I am sure you remember this trench coat. This one was sent to me as a refashioning challenge by Portia – read the full post on her blog here, or I posted it here as well. I know she only paid £1 for this and I had great fun remaking it.
The final trench, based on a Burberry one Kate Middleton wears, had a large flounce around the hem. When I made this back in June, it was too hot to model it outside, so I’ve decided to try and do it justice with some more realistic pictures.
My chosen setting for wearing this coat was Holy Island (Lindisfarne), which is off the coast of Northumberland, near the Scottish border. It’s a beautiful place. Relatively flat and windswept, the landscape is beautiful, topped off with the iconic Holy Island Castle. This unusual building was built as a fort in 1550 to defend us from the Scots and Norsemen! It was converted to a home by Arts and Crafts architect Sir Edwin Lutyens in 1901.
When we visited, the sun was glorious, but boy, was it windy… we struggled to take any outdoor pictures that showed the coat hanging in its natural state.
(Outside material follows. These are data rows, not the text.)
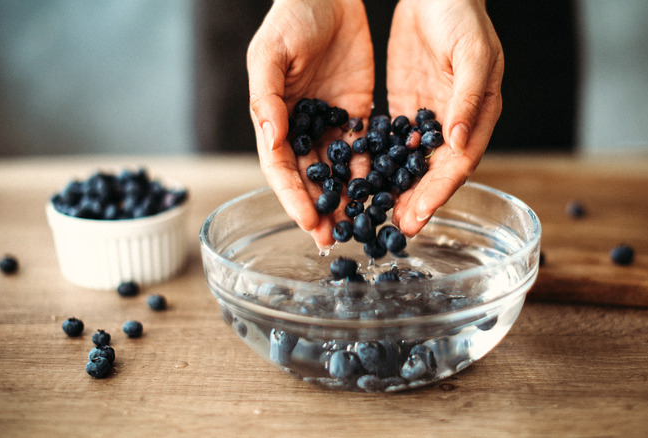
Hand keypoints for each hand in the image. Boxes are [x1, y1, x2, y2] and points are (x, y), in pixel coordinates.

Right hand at [247, 0, 373, 249]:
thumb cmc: (291, 17)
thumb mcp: (269, 53)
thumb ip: (266, 98)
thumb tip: (271, 142)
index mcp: (274, 118)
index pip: (280, 168)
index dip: (293, 197)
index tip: (309, 222)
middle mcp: (301, 128)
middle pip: (309, 178)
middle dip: (320, 209)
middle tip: (334, 239)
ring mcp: (330, 123)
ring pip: (338, 171)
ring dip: (346, 199)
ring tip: (359, 225)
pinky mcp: (357, 114)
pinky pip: (364, 148)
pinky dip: (371, 171)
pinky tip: (381, 192)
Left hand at [386, 0, 503, 235]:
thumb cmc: (462, 14)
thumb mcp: (472, 53)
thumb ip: (468, 98)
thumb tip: (457, 141)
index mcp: (479, 114)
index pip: (458, 163)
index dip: (439, 192)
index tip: (419, 216)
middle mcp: (455, 123)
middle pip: (435, 172)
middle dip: (416, 201)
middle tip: (393, 228)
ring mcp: (429, 117)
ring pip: (412, 163)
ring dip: (397, 190)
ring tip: (376, 214)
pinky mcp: (406, 106)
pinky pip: (393, 142)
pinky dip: (382, 163)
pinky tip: (364, 181)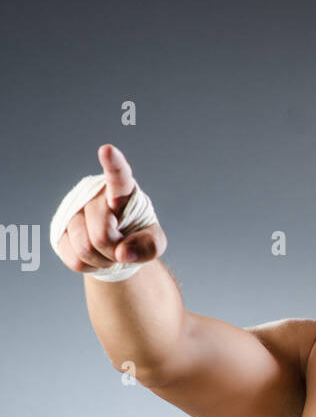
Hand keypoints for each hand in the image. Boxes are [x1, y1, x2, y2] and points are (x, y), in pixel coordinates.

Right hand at [53, 145, 166, 272]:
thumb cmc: (138, 235)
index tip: (108, 150)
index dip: (113, 165)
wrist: (117, 247)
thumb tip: (123, 253)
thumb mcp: (154, 241)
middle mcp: (95, 196)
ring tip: (110, 252)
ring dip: (103, 260)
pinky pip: (75, 259)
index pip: (119, 177)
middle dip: (114, 250)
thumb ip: (149, 246)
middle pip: (102, 234)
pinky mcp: (61, 232)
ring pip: (85, 248)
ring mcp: (75, 213)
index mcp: (122, 191)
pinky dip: (91, 266)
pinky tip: (96, 256)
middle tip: (121, 249)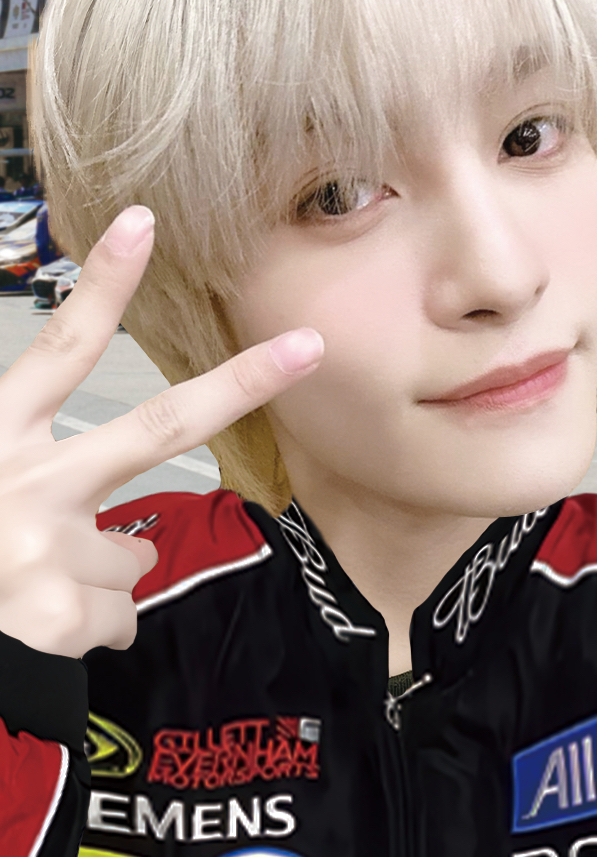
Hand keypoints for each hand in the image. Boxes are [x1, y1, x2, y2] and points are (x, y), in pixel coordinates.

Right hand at [0, 206, 322, 658]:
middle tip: (309, 347)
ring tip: (35, 593)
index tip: (143, 223)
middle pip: (156, 424)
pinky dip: (94, 629)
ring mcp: (49, 550)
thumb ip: (31, 476)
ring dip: (101, 576)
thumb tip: (129, 530)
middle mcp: (26, 484)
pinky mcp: (66, 617)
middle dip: (241, 383)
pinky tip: (45, 634)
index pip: (58, 351)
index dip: (103, 288)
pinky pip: (122, 615)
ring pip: (134, 554)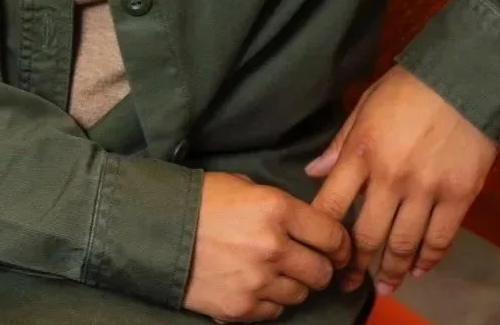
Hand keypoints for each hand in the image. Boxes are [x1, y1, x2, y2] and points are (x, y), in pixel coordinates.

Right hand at [183, 171, 350, 321]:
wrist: (158, 229)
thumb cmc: (202, 200)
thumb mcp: (245, 187)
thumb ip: (279, 206)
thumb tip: (306, 224)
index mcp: (277, 209)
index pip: (332, 235)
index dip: (341, 243)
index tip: (339, 247)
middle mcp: (274, 248)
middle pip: (322, 271)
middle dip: (321, 266)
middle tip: (311, 261)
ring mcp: (259, 282)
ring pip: (302, 294)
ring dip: (296, 284)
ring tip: (280, 272)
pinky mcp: (242, 309)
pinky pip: (275, 311)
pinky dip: (272, 300)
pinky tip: (258, 285)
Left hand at [306, 66, 497, 298]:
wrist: (464, 77)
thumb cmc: (408, 88)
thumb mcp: (365, 105)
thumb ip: (340, 143)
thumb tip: (313, 173)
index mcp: (361, 152)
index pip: (332, 203)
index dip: (324, 233)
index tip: (322, 250)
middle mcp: (390, 177)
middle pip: (367, 234)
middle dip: (356, 264)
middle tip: (350, 282)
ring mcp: (426, 190)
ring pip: (403, 244)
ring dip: (392, 271)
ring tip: (385, 285)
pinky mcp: (458, 197)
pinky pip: (440, 239)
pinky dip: (428, 259)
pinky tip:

This being the first time this coat had been worn outside I discovered a few things. The wind whipped the flounce around showing off the original garment’s interfacing which now makes a rather haphazard pattern on its reverse (the lining only reaches the top of the flounce – I didn’t think it would require lining too, but perhaps I was wrong). The gun flap could also do with a couple of stitches to keep it in place (you can see it gets caught by the wind below).
As a result of the rather inclement weather, I am looking a bit michelin-man like with the combination of the gale force wind behind me and the thick jumper I’m wearing underneath to keep the cold out. My photographer commented that fashion photoshoots often use big fans for fake wind to get some movement in the clothes… still, I think this is overkill…
Holy Island is also home to the former monastery Lindisfarne Priory, another iconic looking building. Built in the 12th Century on the site of a monastery established in 634 by St Aidan, its stones were ‘borrowed’ to build Holy Island Castle in the 16th Century when it fell out of use.